Task goal —
What is needed is a word-for-word copy of the records below.

Segment Start: Data to process

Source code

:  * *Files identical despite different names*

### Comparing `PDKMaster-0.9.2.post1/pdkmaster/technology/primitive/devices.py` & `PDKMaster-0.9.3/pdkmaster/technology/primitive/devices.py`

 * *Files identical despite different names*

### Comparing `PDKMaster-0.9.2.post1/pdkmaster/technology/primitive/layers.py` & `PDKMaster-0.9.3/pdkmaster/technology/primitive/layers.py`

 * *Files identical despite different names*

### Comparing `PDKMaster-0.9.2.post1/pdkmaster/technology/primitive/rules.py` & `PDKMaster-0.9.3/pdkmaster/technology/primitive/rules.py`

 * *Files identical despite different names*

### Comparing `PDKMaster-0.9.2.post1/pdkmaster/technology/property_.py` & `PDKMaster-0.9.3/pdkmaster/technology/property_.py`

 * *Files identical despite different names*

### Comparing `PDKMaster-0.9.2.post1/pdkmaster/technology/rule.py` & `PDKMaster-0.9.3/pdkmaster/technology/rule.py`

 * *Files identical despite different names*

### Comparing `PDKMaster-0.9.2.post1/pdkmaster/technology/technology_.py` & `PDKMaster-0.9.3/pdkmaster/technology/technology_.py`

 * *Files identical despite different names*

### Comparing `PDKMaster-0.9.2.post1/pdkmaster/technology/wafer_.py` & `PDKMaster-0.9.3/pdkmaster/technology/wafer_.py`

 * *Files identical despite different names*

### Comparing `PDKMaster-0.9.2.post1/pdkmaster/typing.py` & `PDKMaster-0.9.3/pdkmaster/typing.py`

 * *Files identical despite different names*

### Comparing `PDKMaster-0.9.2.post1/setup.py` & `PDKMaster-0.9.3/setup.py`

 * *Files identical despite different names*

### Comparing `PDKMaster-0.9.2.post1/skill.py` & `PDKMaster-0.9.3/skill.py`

Segment End: Data to process

Expected answer —
Source code

:  * *Files identical despite different names*

### Comparing `PDKMaster-0.9.2.post1/pdkmaster/technology/primitive/devices.py` & `PDKMaster-0.9.3/pdkmaster/technology/primitive/devices.py`

 * *Files identical despite different names*

### Comparing `PDKMaster-0.9.2.post1/pdkmaster/technology/primitive/layers.py` & `PDKMaster-0.9.3/pdkmaster/technology/primitive/layers.py`

 * *Files identical despite different names*

### Comparing `PDKMaster-0.9.2.post1/pdkmaster/technology/primitive/rules.py` & `PDKMaster-0.9.3/pdkmaster/technology/primitive/rules.py`

 * *Files identical despite different names*

### Comparing `PDKMaster-0.9.2.post1/pdkmaster/technology/property_.py` & `PDKMaster-0.9.3/pdkmaster/technology/property_.py`

 * *Files identical despite different names*

### Comparing `PDKMaster-0.9.2.post1/pdkmaster/technology/rule.py` & `PDKMaster-0.9.3/pdkmaster/technology/rule.py`

 * *Files identical despite different names*

### Comparing `PDKMaster-0.9.2.post1/pdkmaster/technology/technology_.py` & `PDKMaster-0.9.3/pdkmaster/technology/technology_.py`

 * *Files identical despite different names*

### Comparing `PDKMaster-0.9.2.post1/pdkmaster/technology/wafer_.py` & `PDKMaster-0.9.3/pdkmaster/technology/wafer_.py`

 * *Files identical despite different names*

### Comparing `PDKMaster-0.9.2.post1/pdkmaster/typing.py` & `PDKMaster-0.9.3/pdkmaster/typing.py`

 * *Files identical despite different names*

### Comparing `PDKMaster-0.9.2.post1/setup.py` & `PDKMaster-0.9.3/setup.py`

 * *Files identical despite different names*

### Comparing `PDKMaster-0.9.2.post1/skill.py` & `PDKMaster-0.9.3/skill.py`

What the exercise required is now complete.